- [Relato proporcionado]:
_____

Antes de que los soldados libios tuvieran tiempo de interrogar a los
reporteros, los rebeldes abrieron fuego contra el retén oficial. De
pronto los periodistas se vieron rodeados de balas que los sobrevolaban
por doquier, según su propia narración publicada por el diario
neoyorquino.

Tyler salió corriendo. Anthony cayó en una zanja de arena, luego de
incorporó y siguió a Tyler. Linsey, instintivamente intentó rescatar sus
cámaras pero las dejó y corrió detrás del resto. Steve (Stephen), tras
ser tumbado al suelo por un soldado, logró escabullirse entre las balas y
emprendió corrió por su vida.

Todos encontraron refugio en la parte trasera de una pequeña casa de
sólo un cuarto. Una vez ahí, los soldados leales a Muammar Gaddafi les
apuntaron con sus armas, al tiempo que otros los golpearon, vaciaron sus
bolsillos y los pusieron de rodillas.

“Dios, no quiero que me violen”, murmuró Linsey luego de que fue atada con las agujetas de sus tenis deportivos.

“Tú eres el traductor. Tú eres el espía”, gritó un soldado a Anthony.

En esos momentos los cuatro pensaron que morirían. “Dispárales”, dijo
otro militar en árabe. “No puedes”, respondió uno de sus colegas. “Son
americanos”. Luego, todos fueron atados y golpeados. Linsey recibió un
puñetazo en la cara, Steve y Tyler golpes en el cuerpo y Anthony un
cabezazo.

_____

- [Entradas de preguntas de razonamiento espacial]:
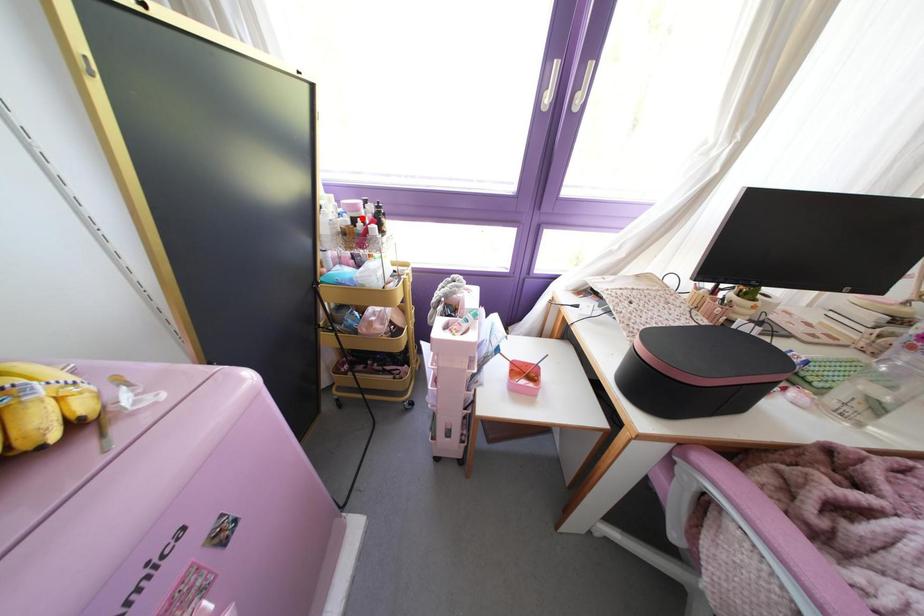
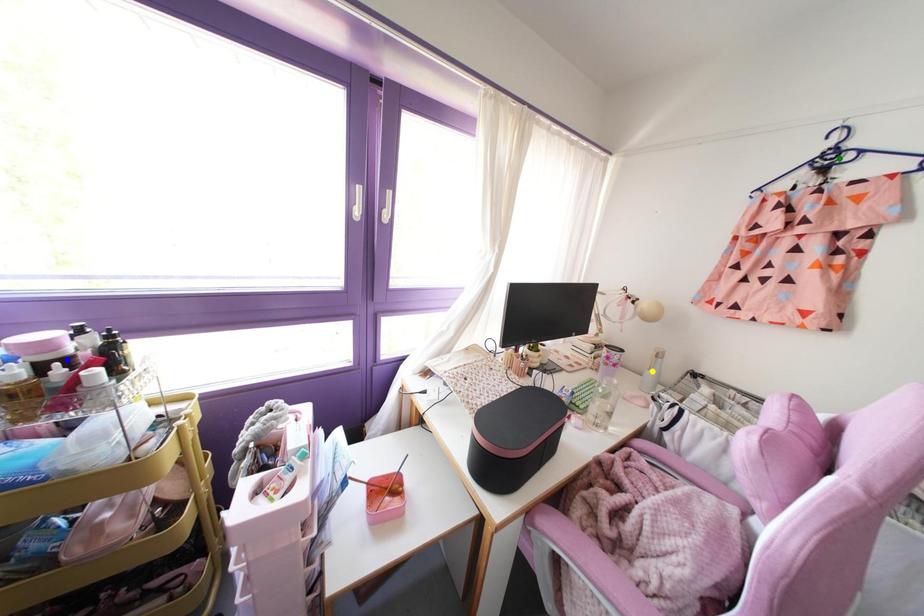
Question: I am providing you with two images of the same scene from different viewpoints. A red point is marked on the first image. You are given multiple points on the second image. Which mark in image 2 goes with the point in image 1?

Choices:
 (A) blue point
 (B) green point
 (C) yellow point

Answer: (A)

_____

- [Objetivo de la tarea]:
Continúa el relato sobre los cuatro periodistas detenidos por soldados libios a partir de su última oración.

- [Respuesta]:
Ese martes, antes de que cayera la noche, otro enfrentamiento comenzó,
casi tan atroz como el primero. Los cuatro se encontraban atrapados en
camionetas en terreno abierto. Por momento, durante la refriega, los
soldados estaban en la misma situación difícil que los periodistas, y
los ayudaban a cubrirse de las balas rebeldes. Con el paso de las horas,
les ofrecieron comida, agua y cigarros.

Tras varios enfrentamientos, lograron tener unas horas de sueño. A los 2:00 am del miércoles, estaban despiertos de nuevo.

Según los periodistas, los soldados tenían la plena convicción de estar
luchan contra Al Qaeda o islamistas extremos y no podían entender por
qué ellos, como estadounidenses, no podían comprender su lucha. Ninguno
de ellos, todos mucho más jóvenes que el coronel Gaddafi, podían
imaginar a Libia sin él.

Un nuevo grupo se llevó a los cuatro. Eran más duros. Les vendaron los
ojos, ataron pies y manos y los golpearon en repetidas ocasiones. Luego
los metieron en un camión blindado, donde Linsey fue manoseada. Nunca
gritó, pero suplicó que la dejarán. Un soldado cubrió su boca. “No
hables”, le advirtió.

Media hora más tarde, llegaron a lo supusieron eran las afueras
Ajdabiya, donde un hombre al que los soldados llamaban “el jeque”
comenzó a cuestionarlos. El primero fue Tyler.

“Tienes una hermosa cabeza. Te la voy a cortar”, fue lo primero que dijo
al periodista. Otro soldado, por su parte, se burlaba de Linsey.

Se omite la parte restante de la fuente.